**** DATA UNDER STUDY

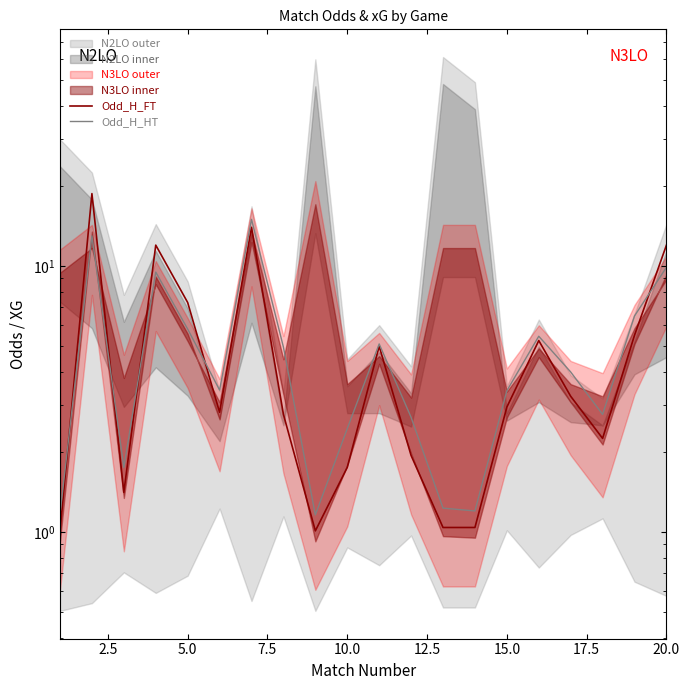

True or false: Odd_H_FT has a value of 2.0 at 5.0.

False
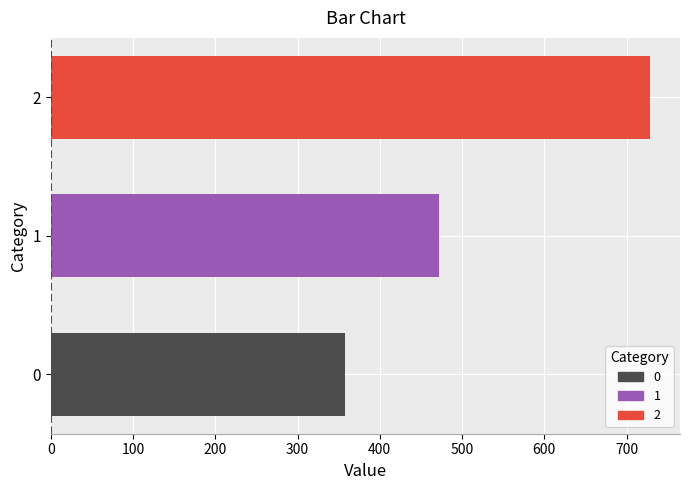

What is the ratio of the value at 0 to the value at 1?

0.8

********

TASK ITEM: Render the lines of all the records above as a JSON list of strings, one string per line, omitting blank lines and leaving out the pictures.

ANSWER TO THIS PROBLEM:
[
  "True or false: Odd_H_FT has a value of 2.0 at 5.0.",
  "False",
  "What is the ratio of the value at 0 to the value at 1?",
  "0.8"
]